- _Source data_:
★ ★ ★ ★ ★

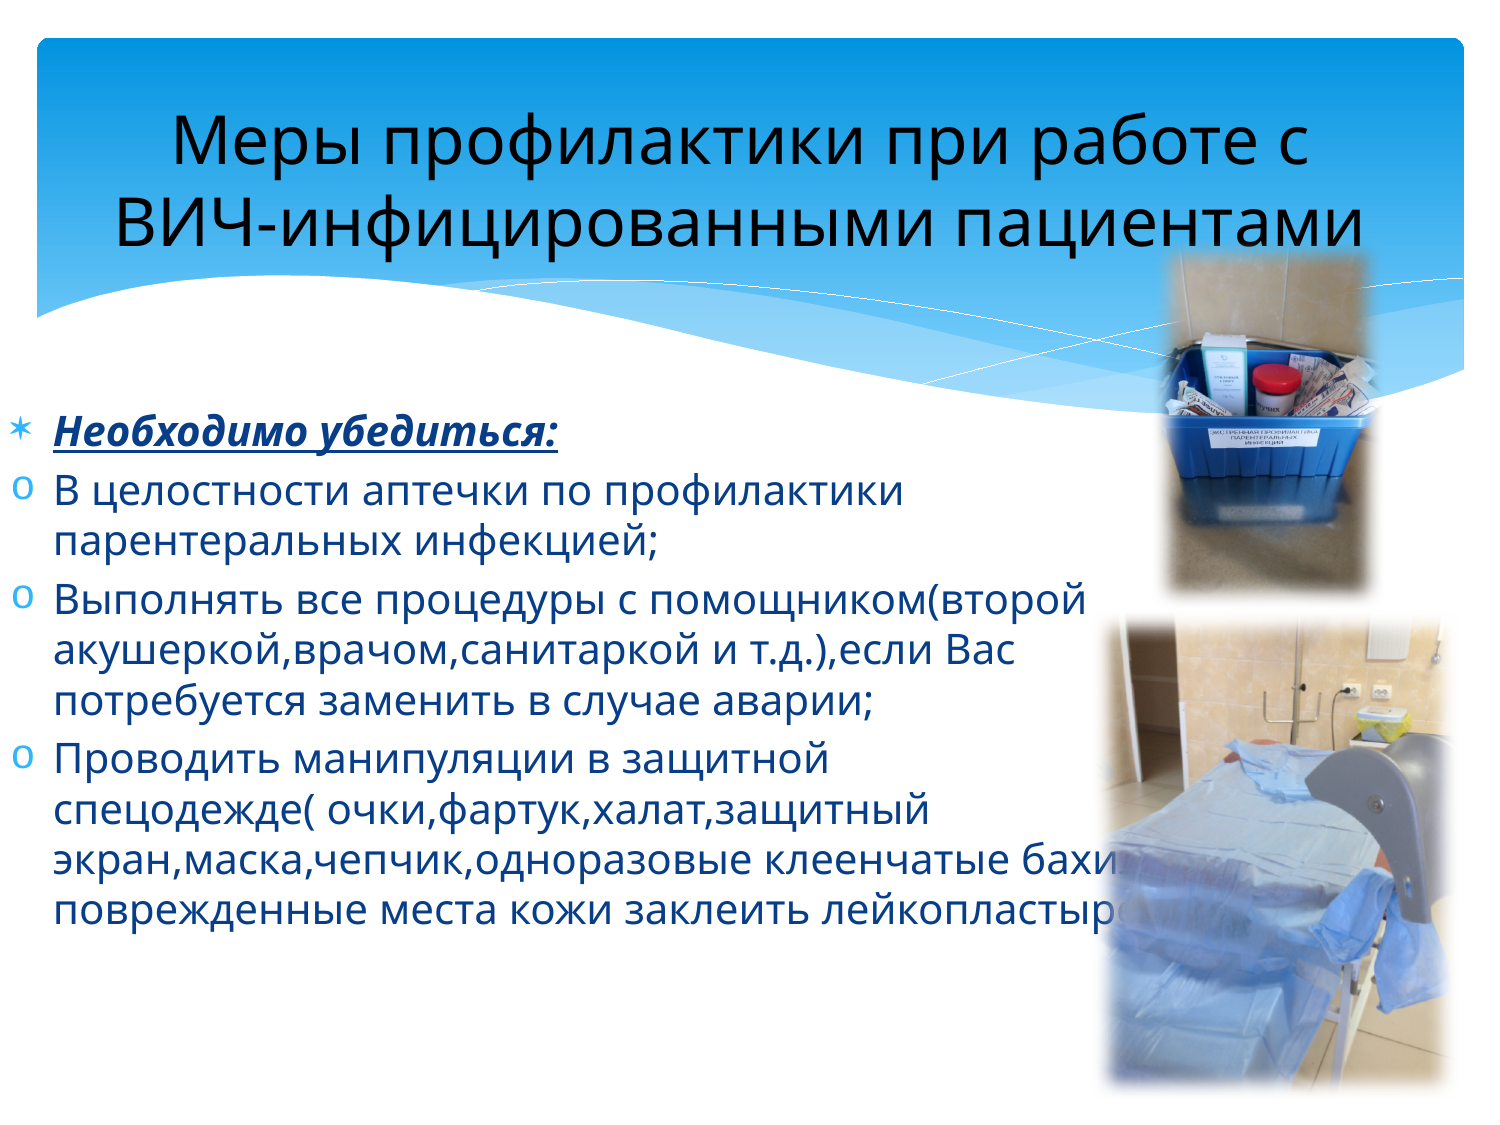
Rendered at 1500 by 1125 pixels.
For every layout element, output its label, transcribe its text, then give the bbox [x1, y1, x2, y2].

title Меры профилактики при работе с ВИЧ-инфицированными пациентами [65, 54, 1415, 303]
list Необходимо убедиться: В целостности аптечки по профилактики парентеральных инфекцией; Выполнять все процедуры с помощником(второй акушеркой,врачом,санитаркой и т.д.),если Вас потребуется заменить в случае аварии; Проводить манипуляции в защитной спецодежде( очки,фартук,халат,защитный экран,маска,чепчик,одноразовые клеенчатые бахилы, поврежденные места кожи заклеить лейкопластырем). [0, 397, 1151, 963]
picture [1092, 235, 1459, 1101]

★ ★ ★ ★ ★

- _Directions_: Down to the final line, restate the material above word for word, but omit its pictures.

- _Completed task_:
Rendered at 1500 by 1125 pixels.
For every layout element, output its label, transcribe its text, then give the bbox [x1, y1, x2, y2].

title Меры профилактики при работе с ВИЧ-инфицированными пациентами [65, 54, 1415, 303]
list Необходимо убедиться: В целостности аптечки по профилактики парентеральных инфекцией; Выполнять все процедуры с помощником(второй акушеркой,врачом,санитаркой и т.д.),если Вас потребуется заменить в случае аварии; Проводить манипуляции в защитной спецодежде( очки,фартук,халат,защитный экран,маска,чепчик,одноразовые клеенчатые бахилы, поврежденные места кожи заклеить лейкопластырем). [0, 397, 1151, 963]
picture [1092, 235, 1459, 1101]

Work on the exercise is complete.